What you need to do = Return each line of the data below verbatim; pictures are to be left out.

Material provided =
===
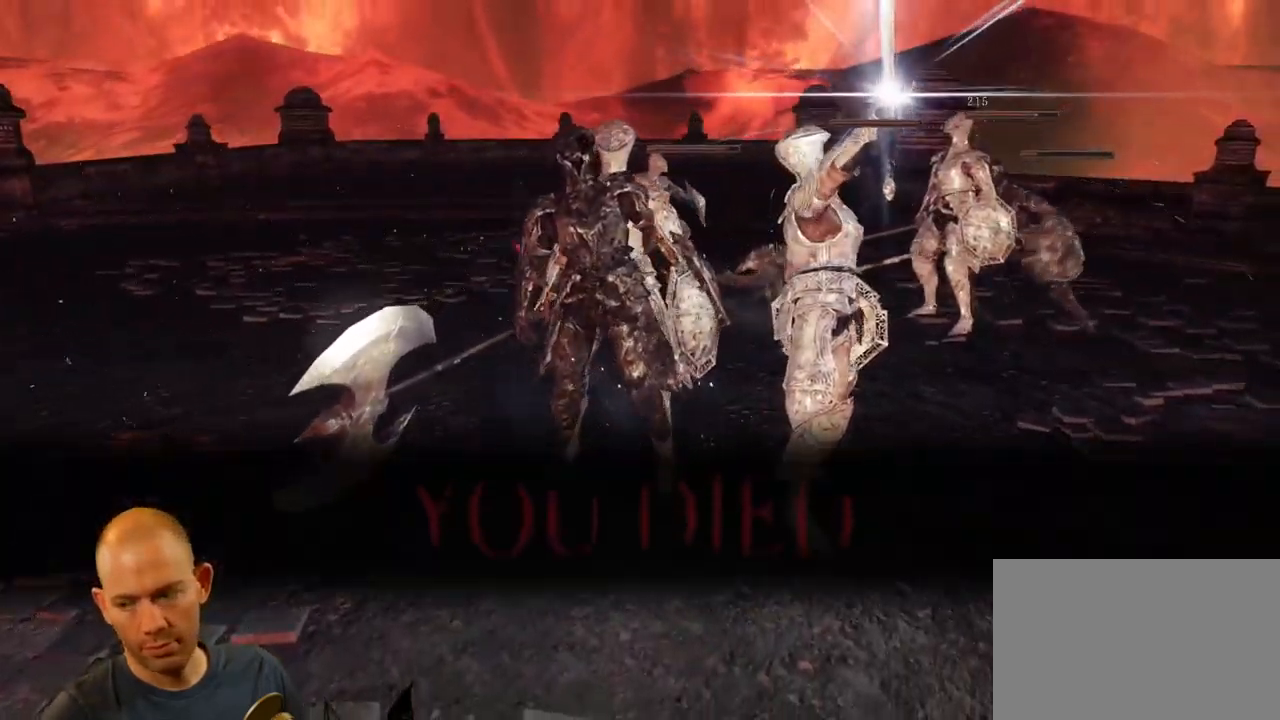
{"buttons": ["L2", "R2"], "left_stick": "center", "right_stick": "center", "events": [[16, "L1", "down"], [66, "R1", "up"], [150, "L1", "up"], [300, "R2", "down"], [333, "L2", "down"], [383, "L1", "down"], [383, "R2", "up"], [433, "L1", "up"], [433, "L2", "up"], [466, "R2", "down"], [500, "L2", "down"]]}
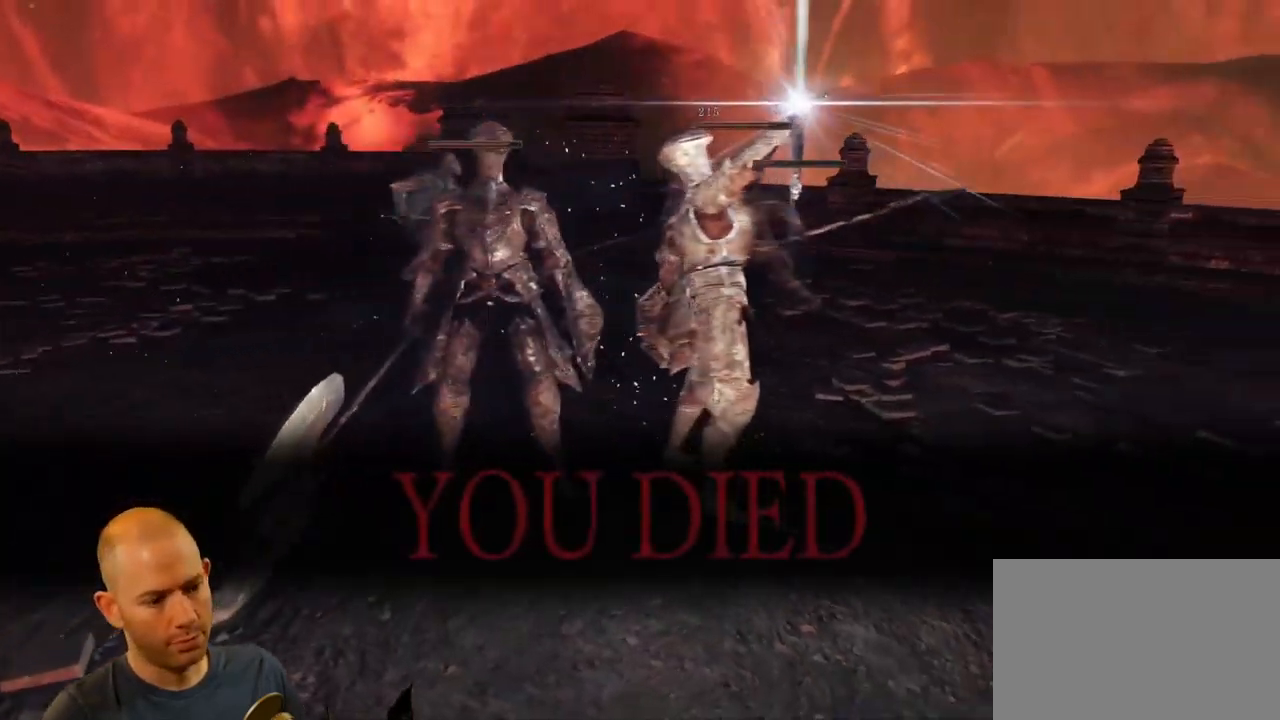
{"buttons": [], "left_stick": "center", "right_stick": "center", "events": [[33, "L1", "down"], [50, "R2", "up"], [100, "L1", "up"], [100, "L2", "up"], [200, "R1", "down"], [250, "L1", "down"], [267, "R1", "up"], [317, "L1", "up"], [317, "R1", "down"], [367, "L1", "down"], [433, "R1", "up"], [467, "L1", "up"]]}
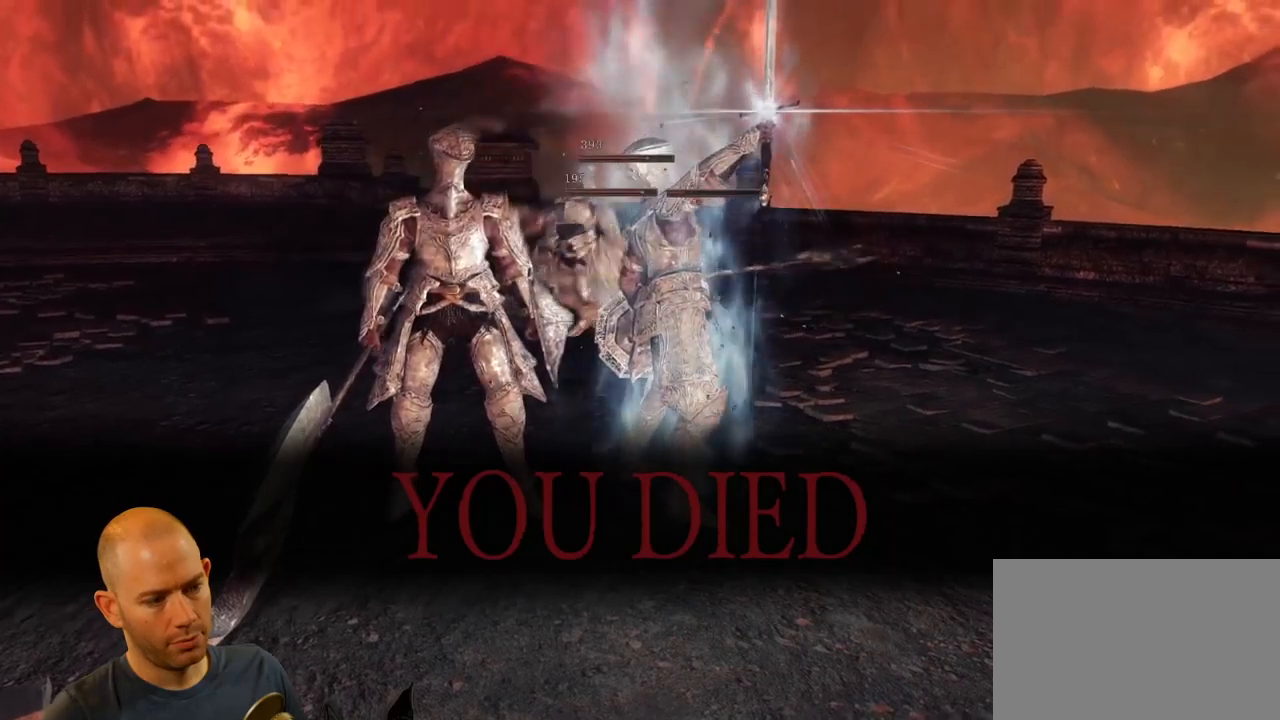
{"buttons": [], "left_stick": "center", "right_stick": "center", "events": [[100, "R2", "down"], [117, "L1", "down"], [117, "L2", "down"], [167, "R2", "up"], [200, "L1", "up"], [200, "L2", "up"], [217, "R2", "down"], [250, "L1", "down"], [250, "L2", "down"], [300, "R2", "up"], [383, "L1", "up"], [383, "L2", "up"]]}
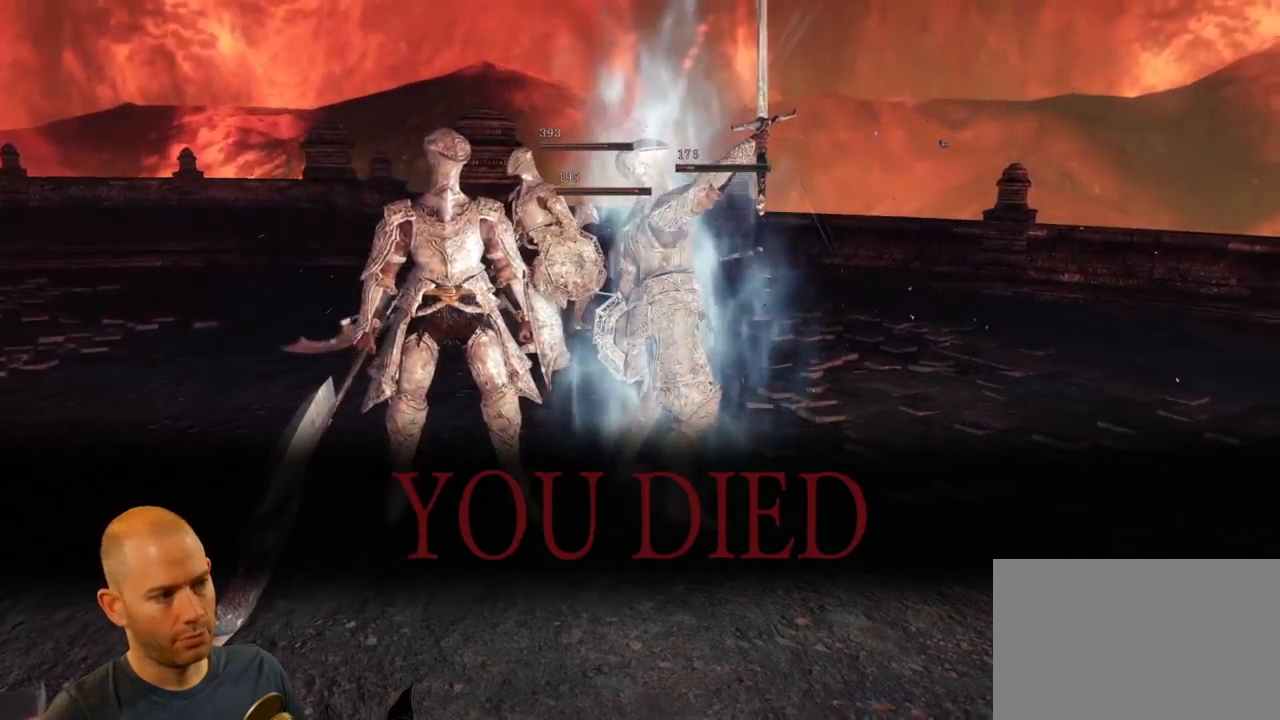
{"buttons": [], "left_stick": "center", "right_stick": "left", "events": [[133, "R3", "down"], [167, "right_stick", "left"], [317, "R3", "up"]]}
===
Written reply =
{"buttons": ["L2", "R2"], "left_stick": "center", "right_stick": "center", "events": [[16, "L1", "down"], [66, "R1", "up"], [150, "L1", "up"], [300, "R2", "down"], [333, "L2", "down"], [383, "L1", "down"], [383, "R2", "up"], [433, "L1", "up"], [433, "L2", "up"], [466, "R2", "down"], [500, "L2", "down"]]}
{"buttons": [], "left_stick": "center", "right_stick": "center", "events": [[33, "L1", "down"], [50, "R2", "up"], [100, "L1", "up"], [100, "L2", "up"], [200, "R1", "down"], [250, "L1", "down"], [267, "R1", "up"], [317, "L1", "up"], [317, "R1", "down"], [367, "L1", "down"], [433, "R1", "up"], [467, "L1", "up"]]}
{"buttons": [], "left_stick": "center", "right_stick": "center", "events": [[100, "R2", "down"], [117, "L1", "down"], [117, "L2", "down"], [167, "R2", "up"], [200, "L1", "up"], [200, "L2", "up"], [217, "R2", "down"], [250, "L1", "down"], [250, "L2", "down"], [300, "R2", "up"], [383, "L1", "up"], [383, "L2", "up"]]}
{"buttons": [], "left_stick": "center", "right_stick": "left", "events": [[133, "R3", "down"], [167, "right_stick", "left"], [317, "R3", "up"]]}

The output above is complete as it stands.